The Office of Refugee Resettlement said the United States has resettled 60,192 refugees this year. Of those, 13,823 were Iraqis, 536 of whom have resettled in Virginia. That’s an increase from 2007, when 48,281 refugees came to this country, 1,605 of whom were Iraqis and 64 of whom settled in Virginia.
[Refugees International is pushing Obama to agree to over 100,000 Iraqi refugees for FY09]
Transition to life in Northern Virginia has not been without challenges. Al-Radhi’s asylum was not approved until May, leaving him and his family waiting for months, unable to work legally or establish themselves.
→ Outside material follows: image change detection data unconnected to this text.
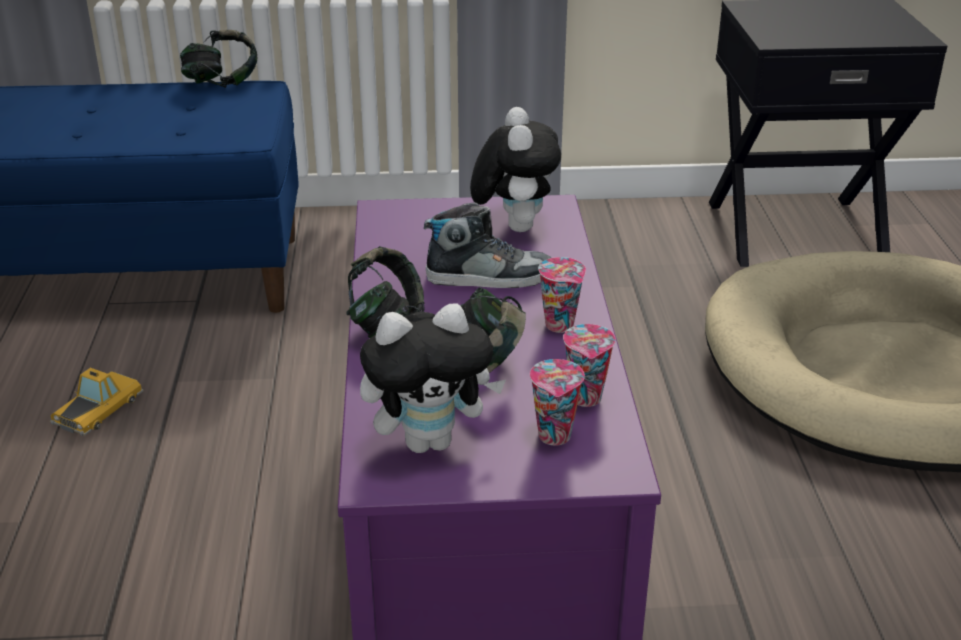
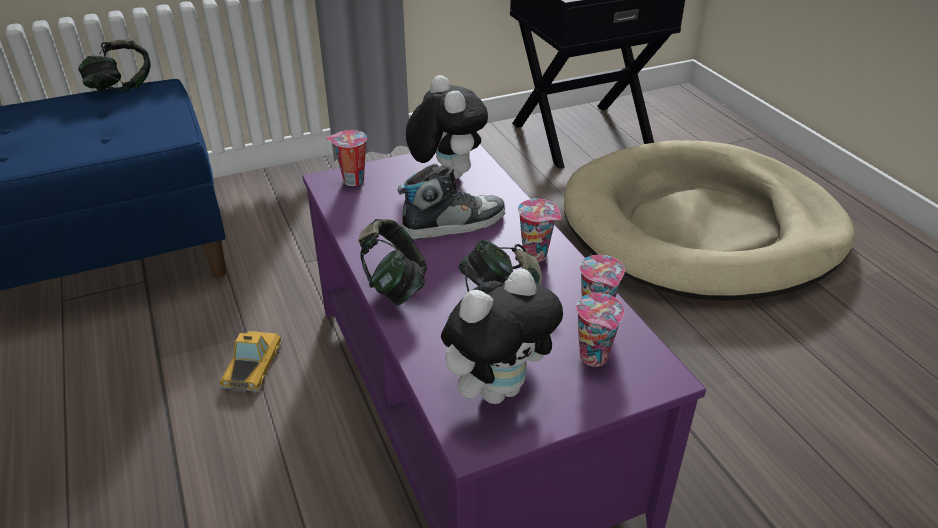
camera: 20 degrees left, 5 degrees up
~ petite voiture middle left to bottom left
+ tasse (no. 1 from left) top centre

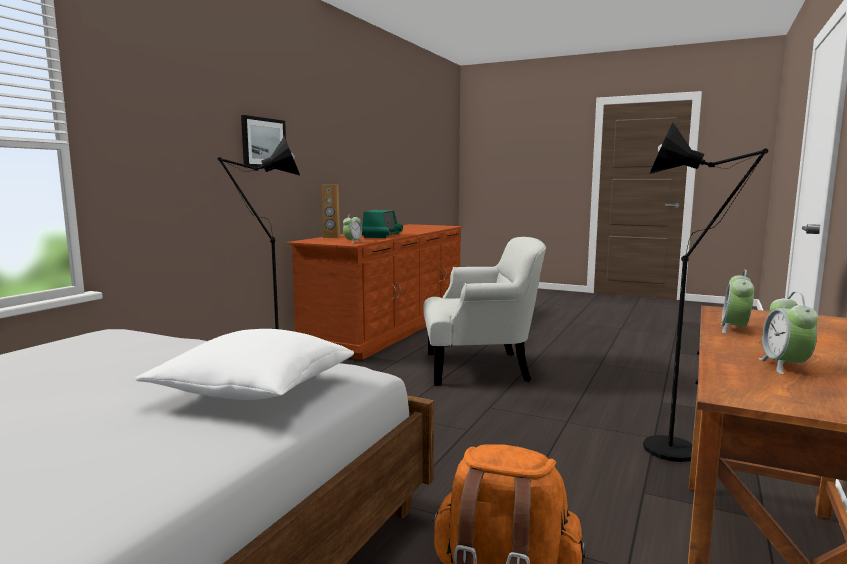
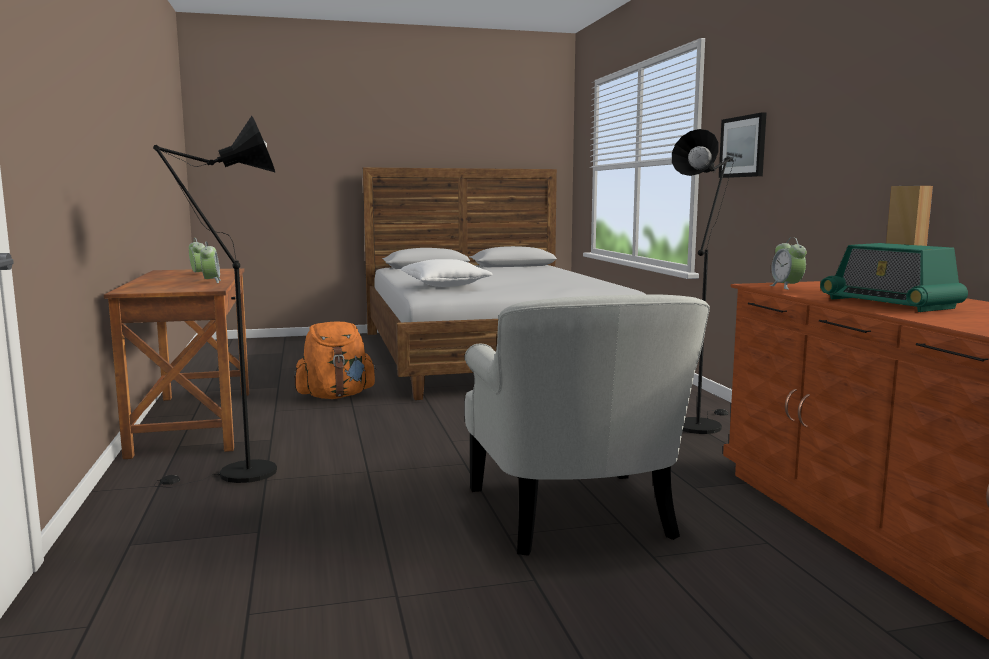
camera: 140 degrees right, 0 degrees up
~ tableau top left to top right
~ fauteuil [blanc] centre = centre 60 degrees counterclockwise

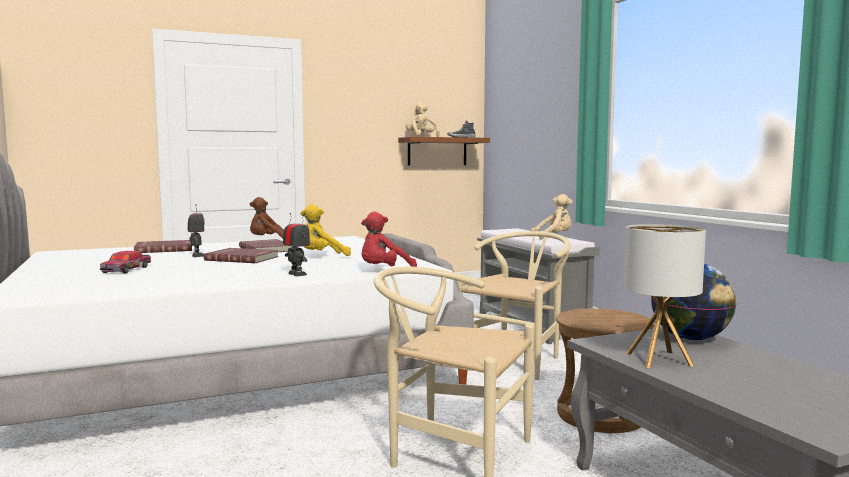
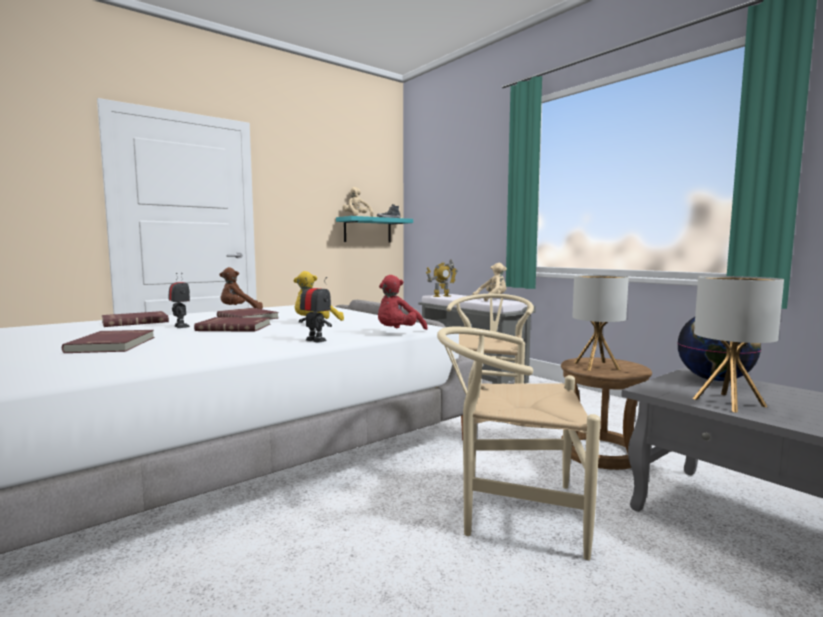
camera: 15 degrees left, 0 degrees up
~ étagère [marron] top centre to étagère [turquoise] centre
~ petite voiture middle left to livre [rouge] (no. 1 from left) middle left
+ robot jouet (no. 3 from left) centre
+ lampe de table (no. 1 from left) middle right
Dang said the process is “a very, very long wait . . . you can’t go to work, and you’re living day-by-day, wondering whether or not the government is going to deny your case and then deport you back to Iraq to your certain death.”
However, there are no jobs for this 60-year old former judge and his extended family members.
Al-Radhi and his family have received a great deal of assistance from groups such as the International Rescue Committee and a local law firm that took up their case pro bono. Despite the generosity they’ve received, one major problem lingers: employment.
This next comment is puzzling. If they didn’t get jobs through competition, how did they get them? Connections? Bribery? What?
Americans “deal with us as if we are equal to them, which is a very good thing, but at the same time it’s not really a good thing because they want us to act as Americans. To get a job, I have to compete with you . . . which is absolutely different from the way we get jobs in Iraq,” his son-in-law said.
* We have jobless Iraqis in Arizona, Maryland, New Hampshire,Virginia, New York, Michigan, Ohio, Georgia, Idaho, and Connecticut (so far!).